Medium1 markMultiple Choice

ACCA · Question 42 · Preparing Simple Consolidated Financial Statements

Section B - Case 1: Group Consolidations

Scenario: Nebula Aerospace
On 1 January 20X5, Nebula Aerospace acquired 80% of the equity share capital of Comet Components. The purchase consideration was $500,000 cash. At the date of acquisition, Comet's share capital was $100,000 and its retained earnings were $250,000. The fair value of the non-controlling interest (NCI) at acquisition was $110,000.
During the year ended 31 December 20X5, Comet made a profit of $80,000. Nebula sold goods to Comet for $50,000 at a 25% mark-up on cost. Half of these goods remain in Comet's inventory at year-end. Comet owes Nebula $20,000 at year-end.

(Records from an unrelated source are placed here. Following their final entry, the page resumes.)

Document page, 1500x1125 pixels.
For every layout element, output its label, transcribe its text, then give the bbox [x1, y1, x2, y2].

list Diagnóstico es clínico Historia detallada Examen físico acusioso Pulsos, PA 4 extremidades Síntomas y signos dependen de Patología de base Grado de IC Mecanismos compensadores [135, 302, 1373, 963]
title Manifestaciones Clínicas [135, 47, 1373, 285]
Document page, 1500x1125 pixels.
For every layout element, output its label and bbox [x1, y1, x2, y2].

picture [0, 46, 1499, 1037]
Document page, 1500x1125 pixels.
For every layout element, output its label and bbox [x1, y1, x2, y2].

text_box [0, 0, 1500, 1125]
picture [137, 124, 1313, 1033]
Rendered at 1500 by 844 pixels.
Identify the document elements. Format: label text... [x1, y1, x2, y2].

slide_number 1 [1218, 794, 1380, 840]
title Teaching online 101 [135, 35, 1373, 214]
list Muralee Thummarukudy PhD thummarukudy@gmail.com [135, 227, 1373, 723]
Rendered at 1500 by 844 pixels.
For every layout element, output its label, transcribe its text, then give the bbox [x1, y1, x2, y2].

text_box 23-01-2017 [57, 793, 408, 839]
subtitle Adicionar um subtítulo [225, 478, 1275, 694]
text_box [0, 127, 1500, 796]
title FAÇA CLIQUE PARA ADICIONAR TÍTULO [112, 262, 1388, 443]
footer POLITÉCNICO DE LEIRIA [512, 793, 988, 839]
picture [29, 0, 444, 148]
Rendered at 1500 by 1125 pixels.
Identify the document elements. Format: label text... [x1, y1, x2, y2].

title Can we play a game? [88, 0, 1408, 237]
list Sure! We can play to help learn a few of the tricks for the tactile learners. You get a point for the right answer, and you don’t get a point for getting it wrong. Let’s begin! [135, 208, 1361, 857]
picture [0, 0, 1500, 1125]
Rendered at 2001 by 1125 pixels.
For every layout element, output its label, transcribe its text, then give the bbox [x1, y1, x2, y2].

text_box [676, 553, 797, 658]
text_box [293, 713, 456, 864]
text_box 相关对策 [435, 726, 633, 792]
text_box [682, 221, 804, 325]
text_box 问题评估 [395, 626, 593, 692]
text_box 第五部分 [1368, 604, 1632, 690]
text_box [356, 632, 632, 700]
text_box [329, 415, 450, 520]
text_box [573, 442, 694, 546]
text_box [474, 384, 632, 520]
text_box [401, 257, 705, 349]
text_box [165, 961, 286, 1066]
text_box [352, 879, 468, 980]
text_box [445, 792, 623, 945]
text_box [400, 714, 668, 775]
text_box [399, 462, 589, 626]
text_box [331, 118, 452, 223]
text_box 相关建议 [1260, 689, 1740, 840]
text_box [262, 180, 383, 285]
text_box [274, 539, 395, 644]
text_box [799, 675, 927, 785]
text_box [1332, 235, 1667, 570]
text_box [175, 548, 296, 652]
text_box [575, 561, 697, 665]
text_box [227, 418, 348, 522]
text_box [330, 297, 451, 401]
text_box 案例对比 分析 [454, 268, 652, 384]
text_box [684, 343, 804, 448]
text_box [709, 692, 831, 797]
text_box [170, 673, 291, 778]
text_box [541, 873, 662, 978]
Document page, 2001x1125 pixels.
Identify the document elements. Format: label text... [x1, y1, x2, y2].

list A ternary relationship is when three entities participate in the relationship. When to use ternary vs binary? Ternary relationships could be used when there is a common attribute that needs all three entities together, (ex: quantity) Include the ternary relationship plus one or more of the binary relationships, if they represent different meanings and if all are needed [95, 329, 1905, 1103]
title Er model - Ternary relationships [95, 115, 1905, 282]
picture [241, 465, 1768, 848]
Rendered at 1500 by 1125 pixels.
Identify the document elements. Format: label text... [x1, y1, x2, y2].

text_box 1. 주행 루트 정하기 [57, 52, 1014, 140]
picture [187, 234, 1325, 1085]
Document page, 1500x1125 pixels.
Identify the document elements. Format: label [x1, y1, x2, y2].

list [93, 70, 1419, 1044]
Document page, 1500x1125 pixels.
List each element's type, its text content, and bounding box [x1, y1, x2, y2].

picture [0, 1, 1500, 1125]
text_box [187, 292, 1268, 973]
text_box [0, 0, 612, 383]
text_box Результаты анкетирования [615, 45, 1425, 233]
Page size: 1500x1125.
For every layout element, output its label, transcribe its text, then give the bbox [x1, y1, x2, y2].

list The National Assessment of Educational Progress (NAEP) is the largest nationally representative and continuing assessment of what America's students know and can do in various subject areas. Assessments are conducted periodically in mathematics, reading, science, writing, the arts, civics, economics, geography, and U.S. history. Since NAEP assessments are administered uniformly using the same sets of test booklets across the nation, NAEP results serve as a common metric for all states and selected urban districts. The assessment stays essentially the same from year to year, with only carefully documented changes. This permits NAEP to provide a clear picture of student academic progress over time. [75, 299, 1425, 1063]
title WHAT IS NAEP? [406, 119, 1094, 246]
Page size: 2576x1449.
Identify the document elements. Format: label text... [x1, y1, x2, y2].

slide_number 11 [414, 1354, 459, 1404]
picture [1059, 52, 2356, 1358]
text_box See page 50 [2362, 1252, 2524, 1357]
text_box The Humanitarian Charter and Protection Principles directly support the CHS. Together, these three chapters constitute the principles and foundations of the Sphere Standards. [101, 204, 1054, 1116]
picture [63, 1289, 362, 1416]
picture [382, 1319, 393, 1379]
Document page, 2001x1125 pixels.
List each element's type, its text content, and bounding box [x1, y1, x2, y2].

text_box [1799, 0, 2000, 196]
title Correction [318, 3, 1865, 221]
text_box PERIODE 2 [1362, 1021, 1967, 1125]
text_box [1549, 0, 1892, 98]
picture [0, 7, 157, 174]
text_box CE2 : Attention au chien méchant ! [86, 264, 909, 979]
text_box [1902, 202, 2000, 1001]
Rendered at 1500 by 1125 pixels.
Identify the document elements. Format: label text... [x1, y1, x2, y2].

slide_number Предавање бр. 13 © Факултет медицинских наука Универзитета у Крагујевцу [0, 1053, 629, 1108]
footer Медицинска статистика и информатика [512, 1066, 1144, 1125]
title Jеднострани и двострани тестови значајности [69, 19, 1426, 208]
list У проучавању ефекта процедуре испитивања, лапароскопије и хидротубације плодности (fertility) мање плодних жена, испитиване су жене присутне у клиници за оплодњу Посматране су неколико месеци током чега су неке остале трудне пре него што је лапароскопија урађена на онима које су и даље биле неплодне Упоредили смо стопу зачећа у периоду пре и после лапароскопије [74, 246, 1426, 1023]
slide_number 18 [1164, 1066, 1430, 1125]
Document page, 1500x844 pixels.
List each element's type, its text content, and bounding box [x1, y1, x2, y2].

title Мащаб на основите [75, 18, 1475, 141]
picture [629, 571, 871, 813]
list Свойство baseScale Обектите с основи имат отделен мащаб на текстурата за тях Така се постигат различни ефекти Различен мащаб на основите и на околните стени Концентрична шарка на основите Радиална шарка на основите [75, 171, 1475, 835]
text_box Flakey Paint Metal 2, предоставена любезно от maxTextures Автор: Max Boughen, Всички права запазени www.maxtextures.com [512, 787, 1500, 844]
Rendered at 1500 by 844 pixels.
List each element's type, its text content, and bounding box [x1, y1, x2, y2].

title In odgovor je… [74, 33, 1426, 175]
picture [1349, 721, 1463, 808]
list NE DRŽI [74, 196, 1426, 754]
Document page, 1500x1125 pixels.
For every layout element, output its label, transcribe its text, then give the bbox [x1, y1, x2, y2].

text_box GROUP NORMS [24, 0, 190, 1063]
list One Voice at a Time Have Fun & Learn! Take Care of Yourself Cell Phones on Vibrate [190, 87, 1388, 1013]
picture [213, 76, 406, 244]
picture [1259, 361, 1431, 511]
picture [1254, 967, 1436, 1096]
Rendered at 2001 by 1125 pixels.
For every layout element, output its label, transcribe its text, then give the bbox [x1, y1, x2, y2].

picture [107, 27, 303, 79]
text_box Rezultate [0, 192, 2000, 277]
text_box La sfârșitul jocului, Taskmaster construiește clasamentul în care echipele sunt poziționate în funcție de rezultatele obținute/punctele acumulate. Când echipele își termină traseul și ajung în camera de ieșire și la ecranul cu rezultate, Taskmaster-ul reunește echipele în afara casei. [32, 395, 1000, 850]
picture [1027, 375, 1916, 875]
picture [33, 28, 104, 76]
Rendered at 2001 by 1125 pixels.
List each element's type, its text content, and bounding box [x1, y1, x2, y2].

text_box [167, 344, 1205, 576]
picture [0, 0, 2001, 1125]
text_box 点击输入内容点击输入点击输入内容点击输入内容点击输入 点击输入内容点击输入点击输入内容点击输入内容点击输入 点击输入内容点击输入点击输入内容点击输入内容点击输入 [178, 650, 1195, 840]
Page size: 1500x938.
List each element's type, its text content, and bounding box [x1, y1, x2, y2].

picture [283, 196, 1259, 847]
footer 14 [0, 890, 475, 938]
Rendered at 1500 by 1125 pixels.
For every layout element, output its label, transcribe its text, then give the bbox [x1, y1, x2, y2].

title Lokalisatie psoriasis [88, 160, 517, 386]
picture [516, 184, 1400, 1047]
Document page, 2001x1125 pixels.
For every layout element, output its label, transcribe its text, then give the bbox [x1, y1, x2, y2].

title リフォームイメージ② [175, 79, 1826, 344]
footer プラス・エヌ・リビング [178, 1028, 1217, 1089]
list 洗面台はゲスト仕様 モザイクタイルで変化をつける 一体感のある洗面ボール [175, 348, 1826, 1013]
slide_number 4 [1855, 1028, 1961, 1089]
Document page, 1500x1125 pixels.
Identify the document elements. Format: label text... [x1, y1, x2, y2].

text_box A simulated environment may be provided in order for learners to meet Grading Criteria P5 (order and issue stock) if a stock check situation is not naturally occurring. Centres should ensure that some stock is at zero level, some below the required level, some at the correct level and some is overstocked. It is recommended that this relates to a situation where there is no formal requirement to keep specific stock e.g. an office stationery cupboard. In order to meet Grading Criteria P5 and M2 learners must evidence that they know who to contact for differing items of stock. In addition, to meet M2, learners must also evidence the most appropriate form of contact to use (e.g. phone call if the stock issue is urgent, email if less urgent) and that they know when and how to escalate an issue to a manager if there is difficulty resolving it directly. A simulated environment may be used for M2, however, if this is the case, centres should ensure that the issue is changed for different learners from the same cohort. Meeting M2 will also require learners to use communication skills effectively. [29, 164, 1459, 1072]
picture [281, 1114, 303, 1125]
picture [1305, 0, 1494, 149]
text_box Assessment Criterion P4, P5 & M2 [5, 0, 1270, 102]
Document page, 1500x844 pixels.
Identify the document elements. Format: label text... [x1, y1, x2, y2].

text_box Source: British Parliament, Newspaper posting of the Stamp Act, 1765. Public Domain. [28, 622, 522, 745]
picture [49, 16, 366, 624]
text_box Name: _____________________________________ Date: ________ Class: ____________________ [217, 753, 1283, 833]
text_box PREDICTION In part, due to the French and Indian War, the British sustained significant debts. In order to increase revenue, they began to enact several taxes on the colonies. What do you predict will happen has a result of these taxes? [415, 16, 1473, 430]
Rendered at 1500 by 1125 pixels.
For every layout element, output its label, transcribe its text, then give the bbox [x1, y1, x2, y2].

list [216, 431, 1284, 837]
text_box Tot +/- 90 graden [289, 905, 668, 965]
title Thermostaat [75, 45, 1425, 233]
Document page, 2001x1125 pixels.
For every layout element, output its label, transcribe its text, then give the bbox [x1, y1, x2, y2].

Which entity's retained earnings must be reduced by the Provision for Unrealized Profit (PUP)?

Answer options:

A.

Nebula Aerospace (the parent)

B.

Comet Components (the subsidiary)

C.

Both entities equally

D.

Neither, it is only adjusted in the consolidated inventory

How to approach this question

Identify the seller in the intra-group transaction. The seller is the one who recorded the profit, so their retained earnings must be adjusted.

Full Answer

A.Nebula Aerospace (the parent)✓ Correct
Nebula Aerospace sold the goods to Comet. Therefore, Nebula recorded the profit in its own financial statements. Because the goods haven't left the group, this profit is unrealized from a group perspective and must be deducted from the seller's (Nebula's) retained earnings.

Common mistakes

Deducting the PUP from the subsidiary's retained earnings, which would incorrectly reduce the NCI.